WHAT TO PRODUCE
Put the listing from its beginning through the line containing "Кроссовок Vibram, Г" into a numbered list, skipping blank lines and leaving out the pictures.

══ RECORDS PROVIDED ══

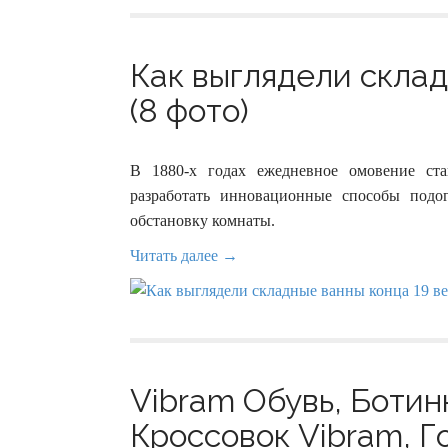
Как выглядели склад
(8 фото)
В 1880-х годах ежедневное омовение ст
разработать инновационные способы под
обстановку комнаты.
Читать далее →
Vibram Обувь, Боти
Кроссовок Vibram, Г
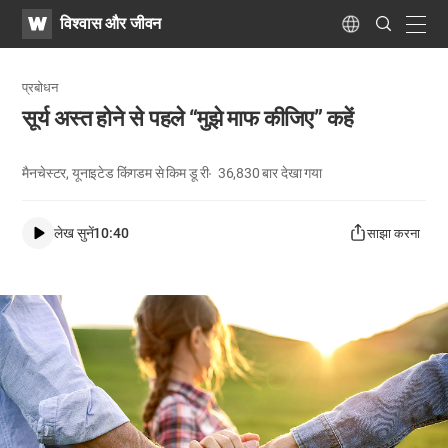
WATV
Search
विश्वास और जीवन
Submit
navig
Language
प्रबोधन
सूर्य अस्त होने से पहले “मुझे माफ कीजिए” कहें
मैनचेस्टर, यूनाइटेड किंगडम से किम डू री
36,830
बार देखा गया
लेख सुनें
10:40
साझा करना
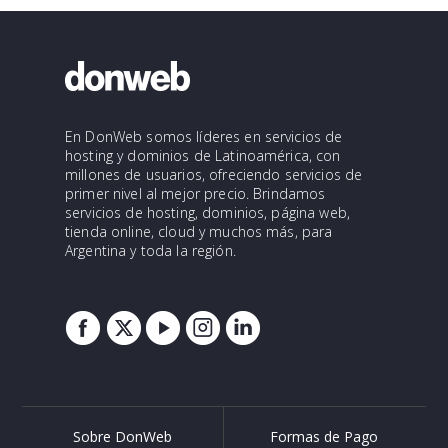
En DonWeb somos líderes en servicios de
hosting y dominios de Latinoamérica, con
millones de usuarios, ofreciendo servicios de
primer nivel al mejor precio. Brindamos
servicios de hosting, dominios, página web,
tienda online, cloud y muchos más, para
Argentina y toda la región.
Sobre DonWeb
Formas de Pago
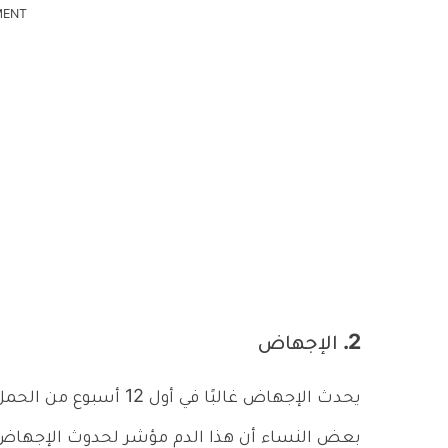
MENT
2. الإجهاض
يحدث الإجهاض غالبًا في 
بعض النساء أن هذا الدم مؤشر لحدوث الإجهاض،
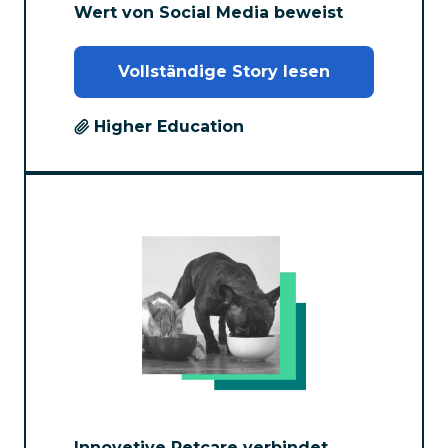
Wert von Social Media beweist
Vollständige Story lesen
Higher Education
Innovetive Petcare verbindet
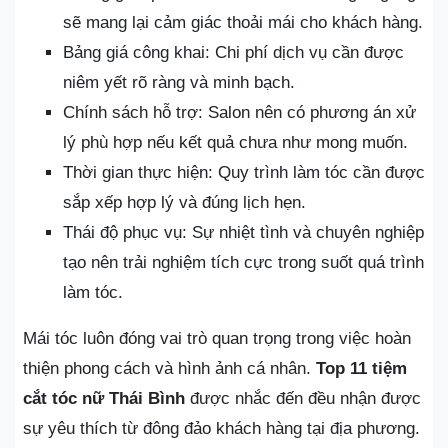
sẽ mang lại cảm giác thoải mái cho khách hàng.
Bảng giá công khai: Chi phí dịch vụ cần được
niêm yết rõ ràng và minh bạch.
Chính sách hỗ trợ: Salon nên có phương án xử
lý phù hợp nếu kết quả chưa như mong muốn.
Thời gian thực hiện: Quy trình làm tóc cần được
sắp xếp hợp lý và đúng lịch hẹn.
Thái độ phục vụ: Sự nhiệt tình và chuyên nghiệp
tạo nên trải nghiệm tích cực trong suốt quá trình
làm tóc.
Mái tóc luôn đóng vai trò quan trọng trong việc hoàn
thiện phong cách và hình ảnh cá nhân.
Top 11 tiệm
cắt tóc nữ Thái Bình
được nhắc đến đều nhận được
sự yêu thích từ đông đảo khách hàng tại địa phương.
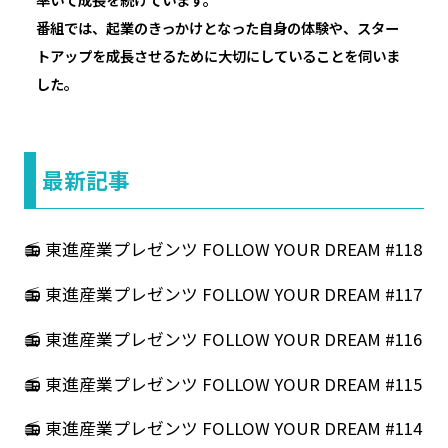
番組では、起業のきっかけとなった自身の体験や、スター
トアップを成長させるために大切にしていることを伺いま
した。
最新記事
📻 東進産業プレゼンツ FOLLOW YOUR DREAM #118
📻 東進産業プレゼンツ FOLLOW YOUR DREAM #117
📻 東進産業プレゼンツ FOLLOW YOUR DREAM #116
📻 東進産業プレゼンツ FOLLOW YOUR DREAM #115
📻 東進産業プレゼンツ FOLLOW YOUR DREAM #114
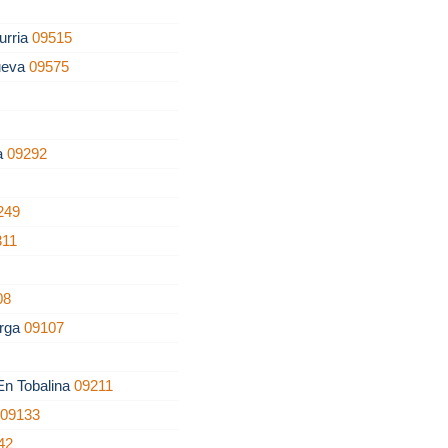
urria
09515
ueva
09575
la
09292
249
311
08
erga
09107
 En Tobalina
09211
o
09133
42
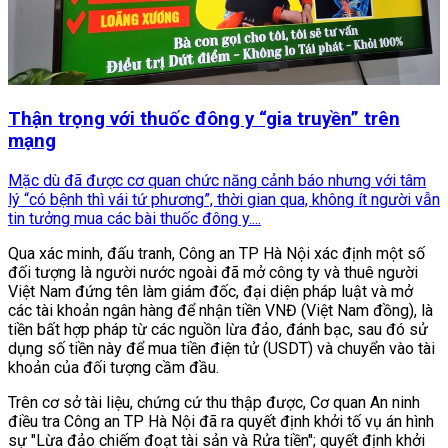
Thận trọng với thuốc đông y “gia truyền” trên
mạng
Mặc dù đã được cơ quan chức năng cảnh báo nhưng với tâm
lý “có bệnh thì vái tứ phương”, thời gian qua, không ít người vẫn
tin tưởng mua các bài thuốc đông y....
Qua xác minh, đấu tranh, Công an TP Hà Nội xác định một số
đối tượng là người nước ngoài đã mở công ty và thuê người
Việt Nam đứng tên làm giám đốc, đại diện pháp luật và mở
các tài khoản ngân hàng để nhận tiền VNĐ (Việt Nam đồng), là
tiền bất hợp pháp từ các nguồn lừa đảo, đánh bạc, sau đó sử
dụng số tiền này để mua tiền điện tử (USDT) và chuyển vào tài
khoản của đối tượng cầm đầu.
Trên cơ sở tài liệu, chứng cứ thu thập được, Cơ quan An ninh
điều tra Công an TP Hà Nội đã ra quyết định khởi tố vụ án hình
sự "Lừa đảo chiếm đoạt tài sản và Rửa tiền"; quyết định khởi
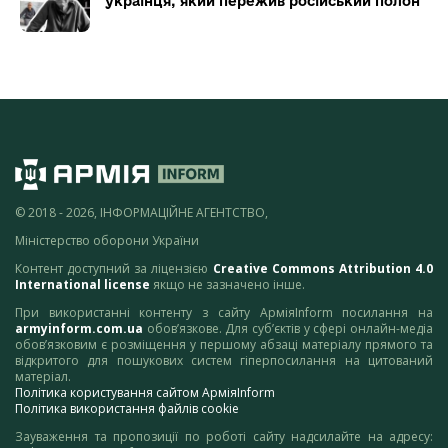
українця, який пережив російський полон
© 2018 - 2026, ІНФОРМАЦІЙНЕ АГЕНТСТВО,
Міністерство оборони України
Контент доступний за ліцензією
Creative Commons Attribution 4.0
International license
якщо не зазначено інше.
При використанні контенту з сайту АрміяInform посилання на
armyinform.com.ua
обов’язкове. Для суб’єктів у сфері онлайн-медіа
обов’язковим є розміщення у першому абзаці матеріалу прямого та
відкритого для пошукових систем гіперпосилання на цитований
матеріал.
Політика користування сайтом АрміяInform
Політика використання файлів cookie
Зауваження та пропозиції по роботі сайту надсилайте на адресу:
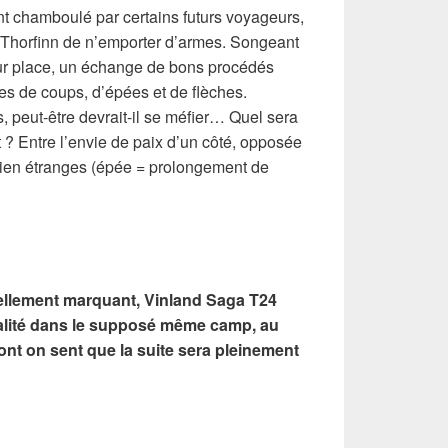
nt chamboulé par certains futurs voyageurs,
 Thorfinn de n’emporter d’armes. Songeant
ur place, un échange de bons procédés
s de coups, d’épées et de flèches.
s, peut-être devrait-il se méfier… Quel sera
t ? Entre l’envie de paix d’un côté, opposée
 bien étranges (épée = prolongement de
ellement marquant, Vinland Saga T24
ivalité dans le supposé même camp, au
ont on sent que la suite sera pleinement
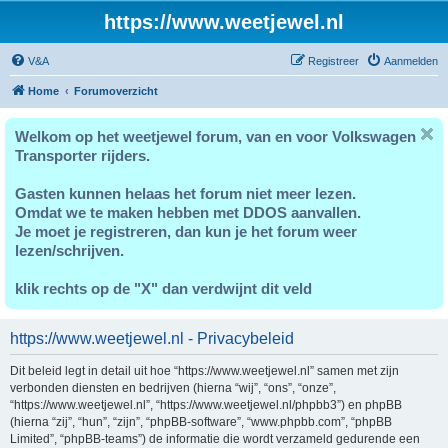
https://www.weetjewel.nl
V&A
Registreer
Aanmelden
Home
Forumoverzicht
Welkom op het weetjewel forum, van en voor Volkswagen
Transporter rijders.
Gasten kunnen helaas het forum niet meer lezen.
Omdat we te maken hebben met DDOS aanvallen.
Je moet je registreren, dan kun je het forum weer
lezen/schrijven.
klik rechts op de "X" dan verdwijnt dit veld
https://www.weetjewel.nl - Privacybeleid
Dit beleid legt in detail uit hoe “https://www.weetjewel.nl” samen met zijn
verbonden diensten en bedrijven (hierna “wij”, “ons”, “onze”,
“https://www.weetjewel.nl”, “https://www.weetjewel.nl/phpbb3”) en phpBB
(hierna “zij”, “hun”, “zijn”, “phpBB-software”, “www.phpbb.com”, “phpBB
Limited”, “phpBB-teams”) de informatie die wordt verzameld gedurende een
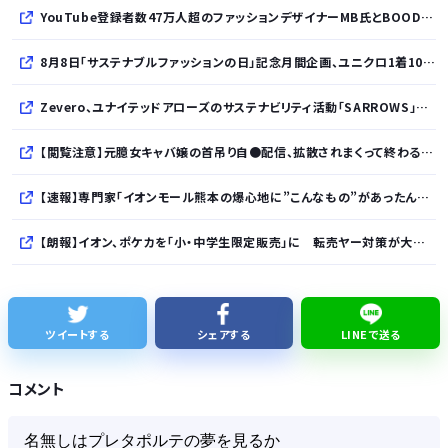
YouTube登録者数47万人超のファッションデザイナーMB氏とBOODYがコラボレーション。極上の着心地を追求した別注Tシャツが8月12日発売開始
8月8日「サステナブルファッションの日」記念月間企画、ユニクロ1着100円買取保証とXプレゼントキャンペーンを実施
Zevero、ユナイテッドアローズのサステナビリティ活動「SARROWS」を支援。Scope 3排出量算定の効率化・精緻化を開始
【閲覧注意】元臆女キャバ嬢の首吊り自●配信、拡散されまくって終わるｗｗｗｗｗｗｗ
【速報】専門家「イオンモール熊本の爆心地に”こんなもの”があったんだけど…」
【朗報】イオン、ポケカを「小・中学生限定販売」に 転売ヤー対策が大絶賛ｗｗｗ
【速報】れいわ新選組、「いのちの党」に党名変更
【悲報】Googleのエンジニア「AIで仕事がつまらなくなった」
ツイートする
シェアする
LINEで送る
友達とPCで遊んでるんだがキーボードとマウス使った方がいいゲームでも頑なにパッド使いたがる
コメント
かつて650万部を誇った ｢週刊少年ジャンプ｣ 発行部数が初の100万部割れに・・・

═══

SOLUTION FOR THIS EXERCISE
1. Как выглядели склад
2. (8 фото)
3. В 1880-х годах ежедневное омовение ст
4. разработать инновационные способы под
5. обстановку комнаты.
6. Читать далее →
7. Vibram Обувь, Боти
8. Кроссовок Vibram, Г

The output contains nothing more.